▶ [Extracted entries]:
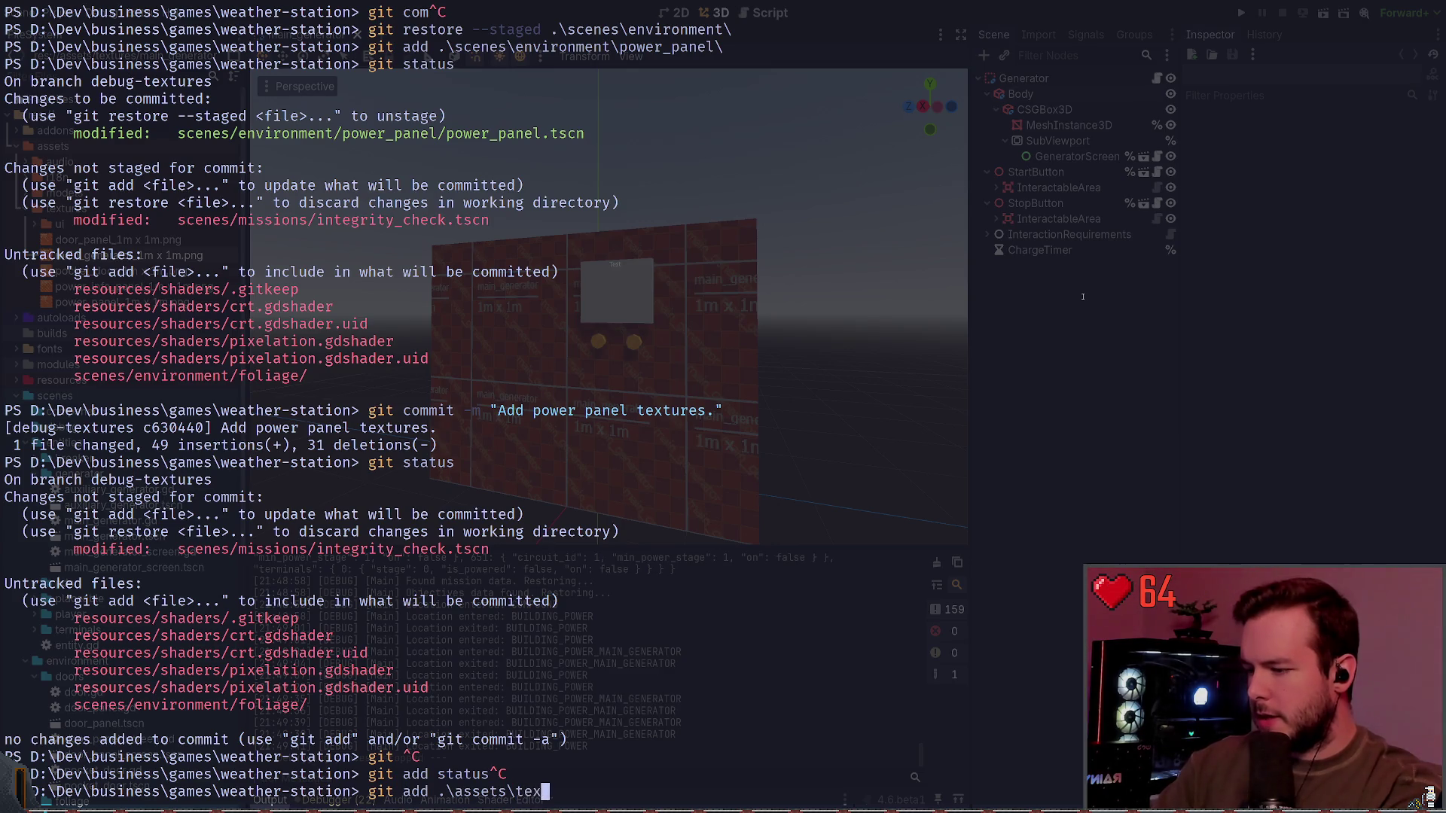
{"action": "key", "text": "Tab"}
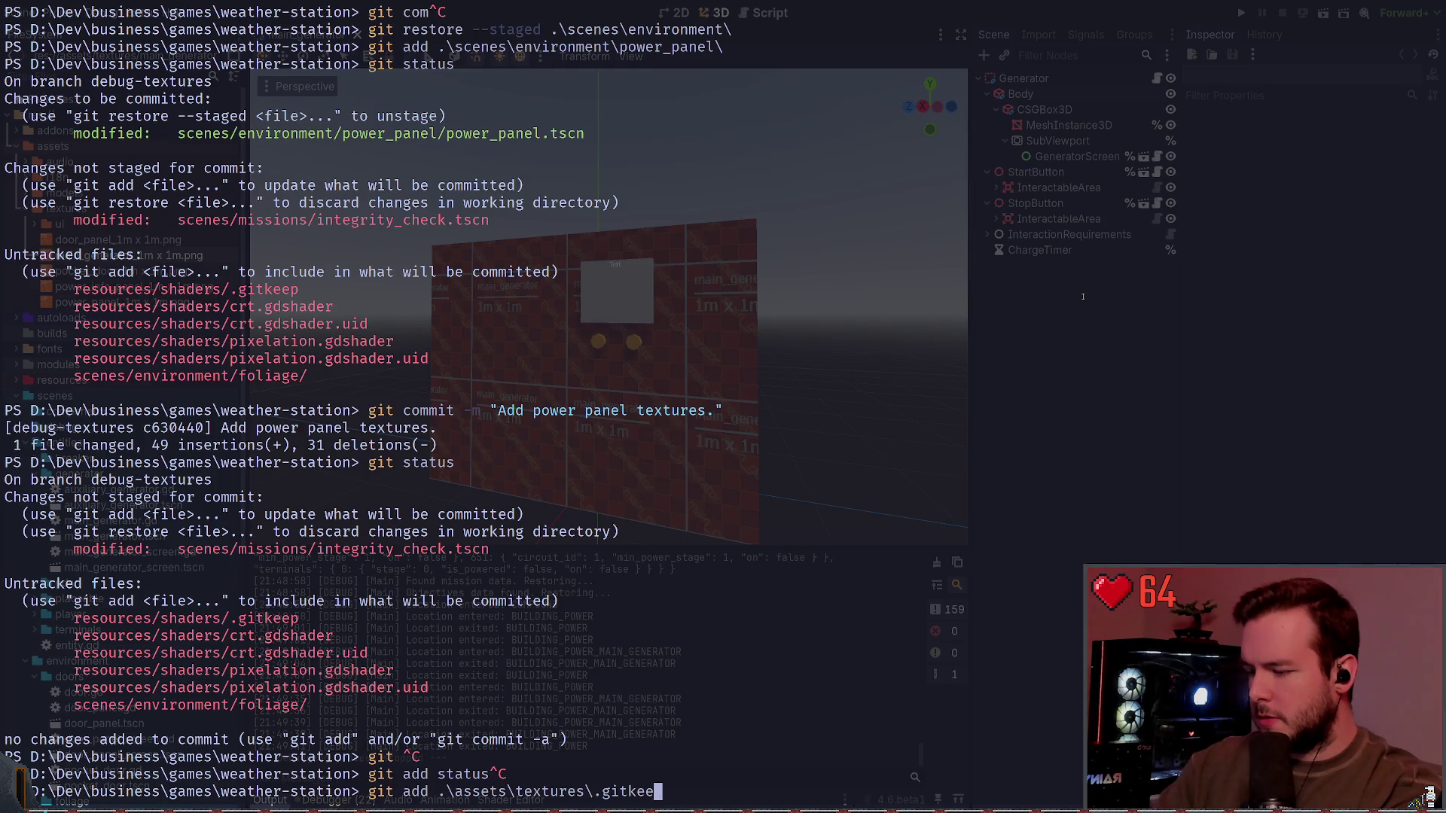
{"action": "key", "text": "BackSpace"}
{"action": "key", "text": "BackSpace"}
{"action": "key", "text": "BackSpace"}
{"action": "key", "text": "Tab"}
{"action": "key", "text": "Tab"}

▶ [Exercise instructions]: Write the records above out again exactly, but not the pictures.

▶ [Response box]:
{"action": "key", "text": "Tab"}
{"action": "key", "text": "BackSpace"}
{"action": "key", "text": "BackSpace"}
{"action": "key", "text": "BackSpace"}
{"action": "key", "text": "Tab"}
{"action": "key", "text": "Tab"}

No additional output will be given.